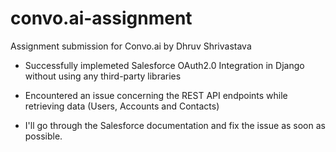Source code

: # convo.ai-assignment
Assignment submission for Convo.ai by Dhruv Shrivastava

- Successfully implemeted Salesforce OAuth2.0 Integration in Django without using any third-party libraries
- Encountered an issue concerning the REST API endpoints while retrieving data (Users, Accounts and Contacts)


- I'll go through the Salesforce documentation and fix the issue as soon as possible. 

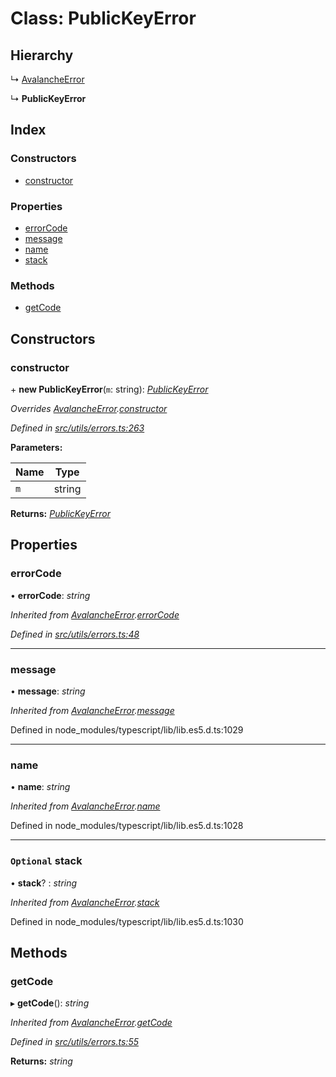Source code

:# Class: PublicKeyError

## Hierarchy

↳ [AvalancheError](src_utils.avalancheerror)

↳ **PublicKeyError**

## Index

### Constructors

- [constructor](src_utils.publickeyerror#constructor)

### Properties

- [errorCode](src_utils.publickeyerror#errorcode)
- [message](src_utils.publickeyerror#message)
- [name](src_utils.publickeyerror#name)
- [stack](src_utils.publickeyerror#optional-stack)

### Methods

- [getCode](src_utils.publickeyerror#getcode)

## Constructors

### constructor

\+ **new PublicKeyError**(`m`: string): _[PublicKeyError](src_utils.publickeyerror)_

_Overrides [AvalancheError](src_utils.avalancheerror).[constructor](src_utils.avalancheerror#constructor)_

_Defined in [src/utils/errors.ts:263](https://github.com/chain4travel/caminojs/blob/3883166/src/utils/errors.ts#L263)_

**Parameters:**

| Name | Type   |
| ---- | ------ |
| `m`  | string |

**Returns:** _[PublicKeyError](src_utils.publickeyerror)_

## Properties

### errorCode

• **errorCode**: _string_

_Inherited from [AvalancheError](src_utils.avalancheerror).[errorCode](src_utils.avalancheerror#errorcode)_

_Defined in [src/utils/errors.ts:48](https://github.com/chain4travel/caminojs/blob/3883166/src/utils/errors.ts#L48)_

---

### message

• **message**: _string_

_Inherited from [AvalancheError](src_utils.avalancheerror).[message](src_utils.avalancheerror#message)_

Defined in node_modules/typescript/lib/lib.es5.d.ts:1029

---

### name

• **name**: _string_

_Inherited from [AvalancheError](src_utils.avalancheerror).[name](src_utils.avalancheerror#name)_

Defined in node_modules/typescript/lib/lib.es5.d.ts:1028

---

### `Optional` stack

• **stack**? : _string_

_Inherited from [AvalancheError](src_utils.avalancheerror).[stack](src_utils.avalancheerror#optional-stack)_

Defined in node_modules/typescript/lib/lib.es5.d.ts:1030

## Methods

### getCode

▸ **getCode**(): _string_

_Inherited from [AvalancheError](src_utils.avalancheerror).[getCode](src_utils.avalancheerror#getcode)_

_Defined in [src/utils/errors.ts:55](https://github.com/chain4travel/caminojs/blob/3883166/src/utils/errors.ts#L55)_

**Returns:** _string_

== Exercise goal ==
Go through the listing above and pull out each line containing the word "errors".

== Task solution ==
_Defined in [src/utils/errors.ts:263](https://github.com/chain4travel/caminojs/blob/3883166/src/utils/errors.ts#L263)_
_Defined in [src/utils/errors.ts:48](https://github.com/chain4travel/caminojs/blob/3883166/src/utils/errors.ts#L48)_
_Defined in [src/utils/errors.ts:55](https://github.com/chain4travel/caminojs/blob/3883166/src/utils/errors.ts#L55)_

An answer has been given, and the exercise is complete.